To find the points of intersection, I set $f(x)= g(x)$.
$$\begin{aligned}x\cos^2(x)&= x\\ x\cos^2(x)-x&= 0\\ x[cos^2(x)-1] &= 0\\ x[\cos(x)-1]\cdot[\cos(x)+1] &= 0\end{aligned}$$
I find as intersections $x = k \pi$ , with $k \in \mathbb{Z}$.
My issue is that there are no clear boundaries for this function (periodical so with a lot of intersections between curves), so I don't know what the bounds $a$ and $b$ of the integral are supposed to be. (None were given in the questions)

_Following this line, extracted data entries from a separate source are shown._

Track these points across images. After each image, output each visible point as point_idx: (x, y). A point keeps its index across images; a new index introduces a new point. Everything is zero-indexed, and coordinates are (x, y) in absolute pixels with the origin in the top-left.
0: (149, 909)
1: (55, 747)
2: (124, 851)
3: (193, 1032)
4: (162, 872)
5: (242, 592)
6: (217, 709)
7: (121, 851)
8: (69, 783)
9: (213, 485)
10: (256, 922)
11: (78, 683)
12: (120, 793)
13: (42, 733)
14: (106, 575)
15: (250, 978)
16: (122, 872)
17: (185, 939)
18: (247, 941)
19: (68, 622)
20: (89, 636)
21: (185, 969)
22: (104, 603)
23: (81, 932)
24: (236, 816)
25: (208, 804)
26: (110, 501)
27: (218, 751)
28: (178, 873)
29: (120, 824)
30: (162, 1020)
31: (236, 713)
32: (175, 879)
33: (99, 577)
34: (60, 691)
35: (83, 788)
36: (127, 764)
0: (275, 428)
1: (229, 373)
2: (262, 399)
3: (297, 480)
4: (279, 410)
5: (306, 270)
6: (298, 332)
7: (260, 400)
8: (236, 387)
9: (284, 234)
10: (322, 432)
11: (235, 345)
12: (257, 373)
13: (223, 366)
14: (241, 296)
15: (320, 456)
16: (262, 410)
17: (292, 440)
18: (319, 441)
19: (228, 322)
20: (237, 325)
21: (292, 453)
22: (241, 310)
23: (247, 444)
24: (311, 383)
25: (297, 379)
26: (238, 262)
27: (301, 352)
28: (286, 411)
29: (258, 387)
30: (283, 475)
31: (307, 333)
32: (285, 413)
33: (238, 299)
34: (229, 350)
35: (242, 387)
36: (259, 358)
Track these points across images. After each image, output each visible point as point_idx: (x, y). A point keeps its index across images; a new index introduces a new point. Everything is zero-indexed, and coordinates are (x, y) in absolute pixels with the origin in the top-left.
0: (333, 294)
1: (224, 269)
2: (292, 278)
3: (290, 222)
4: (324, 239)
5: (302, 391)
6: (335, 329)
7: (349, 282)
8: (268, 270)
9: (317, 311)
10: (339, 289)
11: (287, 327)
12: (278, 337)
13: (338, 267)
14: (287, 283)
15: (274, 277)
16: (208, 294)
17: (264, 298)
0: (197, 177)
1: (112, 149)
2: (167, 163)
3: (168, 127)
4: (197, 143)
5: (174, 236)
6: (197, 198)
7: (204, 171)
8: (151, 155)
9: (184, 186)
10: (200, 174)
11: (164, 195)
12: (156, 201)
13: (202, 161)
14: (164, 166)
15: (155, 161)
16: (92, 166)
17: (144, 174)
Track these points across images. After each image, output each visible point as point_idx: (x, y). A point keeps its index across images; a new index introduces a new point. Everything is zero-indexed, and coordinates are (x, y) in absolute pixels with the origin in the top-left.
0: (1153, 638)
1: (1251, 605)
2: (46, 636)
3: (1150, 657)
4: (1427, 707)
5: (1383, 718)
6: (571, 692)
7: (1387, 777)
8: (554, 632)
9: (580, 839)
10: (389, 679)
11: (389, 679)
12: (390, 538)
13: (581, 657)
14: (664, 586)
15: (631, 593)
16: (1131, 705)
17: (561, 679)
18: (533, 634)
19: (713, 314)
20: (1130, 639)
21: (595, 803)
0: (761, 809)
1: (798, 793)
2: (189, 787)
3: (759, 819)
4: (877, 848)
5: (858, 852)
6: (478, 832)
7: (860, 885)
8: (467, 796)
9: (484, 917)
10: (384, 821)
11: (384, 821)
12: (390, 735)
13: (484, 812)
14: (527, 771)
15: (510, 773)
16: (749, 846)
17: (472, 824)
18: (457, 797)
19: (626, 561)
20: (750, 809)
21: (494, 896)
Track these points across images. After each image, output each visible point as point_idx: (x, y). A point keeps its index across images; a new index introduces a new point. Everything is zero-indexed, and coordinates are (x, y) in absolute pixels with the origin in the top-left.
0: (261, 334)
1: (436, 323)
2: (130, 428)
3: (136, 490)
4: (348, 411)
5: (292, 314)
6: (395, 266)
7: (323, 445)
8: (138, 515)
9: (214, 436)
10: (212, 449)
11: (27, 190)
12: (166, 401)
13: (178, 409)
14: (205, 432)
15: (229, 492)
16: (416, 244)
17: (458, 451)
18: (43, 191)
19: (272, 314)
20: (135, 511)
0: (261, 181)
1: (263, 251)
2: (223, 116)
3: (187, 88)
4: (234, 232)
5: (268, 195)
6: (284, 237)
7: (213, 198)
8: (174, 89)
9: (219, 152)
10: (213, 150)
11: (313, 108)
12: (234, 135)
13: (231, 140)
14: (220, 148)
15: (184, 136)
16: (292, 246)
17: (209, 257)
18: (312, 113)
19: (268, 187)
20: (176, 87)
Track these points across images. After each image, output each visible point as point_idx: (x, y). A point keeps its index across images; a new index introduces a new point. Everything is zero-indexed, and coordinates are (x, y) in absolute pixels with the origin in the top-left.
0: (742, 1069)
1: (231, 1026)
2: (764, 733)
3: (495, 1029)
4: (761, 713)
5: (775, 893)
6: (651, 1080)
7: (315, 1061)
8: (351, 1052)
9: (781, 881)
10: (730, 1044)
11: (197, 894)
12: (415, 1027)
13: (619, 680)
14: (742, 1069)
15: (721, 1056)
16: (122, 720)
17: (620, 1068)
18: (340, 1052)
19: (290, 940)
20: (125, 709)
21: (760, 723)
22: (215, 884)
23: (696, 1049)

The value of the integral is $$\frac{1}{8} (\cos(2 x) + 2 x (-x + \sin(2 x))) $$
The area you are seeking does not exist as a real number (if even the negative integrals in the $(-\infty,0]$ region are turned to positive), rather the integral which represents the area you are looking for diverges. Note that, if $A$ is the area, \begin{align} A &= \lim_{t \to +\infty}-{\int_{-t}^{0}{x(1-\cos^2{x})\mathrm{d}x}+\int_0^t{x(1-\cos^2{x})\mathrm{d}x}} \\ &= -\int_{-\infty}^{0}{x(1-\cos^2{x})\mathrm{d}x}+\int_0^{+\infty}{x(1-\cos^2{x})\mathrm{d}x} \\ &=2\int_0^{+\infty}{x(1-\cos^2{x})\ \mathrm{d}x} \\ &= \int_0^{+\infty}{x(1-\cos{2x})}\mathrm{d}x \\ &= \int_0^{+\infty}{x \ \mathrm{d}x} \ - \int_0^{+\infty}{x\cos{2x} \ \mathrm{d}x} \\ &= \frac{x^2}{2}-\frac{x\sin{2x}}{2}-\frac{\cos{2x}}{4}\Biggr|_0^{+\infty} \\ &= \lim_{x \to +\infty}\left(\frac{x^2}{2}-\frac{x\sin{2x}}{2}-\frac{\cos{2x}}{4}\right) + 1\rightarrow+\infty\end{align} as $-1 \leq \sin{x}, \cos{x} \leq 1$ so the limit diverges. If you are still not convinced, see that the integral can be written as: \begin{align} A &= 2\int_0^{+\infty}{x(1-\cos^2{x})\mathrm{d}x} \\ &= {\sum_{k =0}^{+\infty}{\int_{k\pi}^{(k+1)\pi}}{x(1-\cos^2{x})\mathrm{d}x}} \\ &=\sum_{k=0}^{+\infty}{\Biggr[\frac{x^2}{2}-\frac{x\sin{2x}}{2}-\frac{\cos{2x}}{4}+1\Biggr]_{k\pi}^{(k+1)\pi}} \\ &= \sum_{k=0}^{+\infty}{\frac{(2k+1)\pi^2}{2}} \end{align} for $k \in \mathbb{Z}$ which also obviously diverges (and now you can even terminate at a partial sum and find the of a section). If the teacher wanted you to just find the integral (which isn't really the area in this case): \begin{align} I=\int_{-\infty}^{+\infty}{x(1-\cos^2{x})\mathrm{d}x}=0 \end{align} since $f(x)=x(1-\cos^2{x})$ is an odd function.